THE PROBLEM: Go through the entries below and print, exactly, the lines starting at the one with "且流量无限，不用担心看直播耗流量的问题。比如你在" and ending at the one with "ve performance at", keeping both ends and no others.

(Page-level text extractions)
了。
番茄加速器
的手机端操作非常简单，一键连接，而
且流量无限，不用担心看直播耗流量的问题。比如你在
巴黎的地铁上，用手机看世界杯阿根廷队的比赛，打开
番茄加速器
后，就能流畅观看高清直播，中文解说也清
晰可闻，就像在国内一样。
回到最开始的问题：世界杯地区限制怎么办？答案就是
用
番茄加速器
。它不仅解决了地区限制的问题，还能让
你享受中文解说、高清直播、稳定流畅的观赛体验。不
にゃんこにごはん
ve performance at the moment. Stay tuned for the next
---
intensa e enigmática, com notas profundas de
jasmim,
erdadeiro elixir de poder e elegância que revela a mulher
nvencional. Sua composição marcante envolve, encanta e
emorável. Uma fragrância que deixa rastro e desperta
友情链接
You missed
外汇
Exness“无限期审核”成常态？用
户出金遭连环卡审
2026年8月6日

PROBLEM SOLUTION:
且流量无限，不用担心看直播耗流量的问题。比如你在
巴黎的地铁上，用手机看世界杯阿根廷队的比赛，打开
番茄加速器
后，就能流畅观看高清直播，中文解说也清
晰可闻，就像在国内一样。
回到最开始的问题：世界杯地区限制怎么办？答案就是
用
番茄加速器
。它不仅解决了地区限制的问题，还能让
你享受中文解说、高清直播、稳定流畅的观赛体验。不
にゃんこにごはん
ve performance at the moment. Stay tuned for the next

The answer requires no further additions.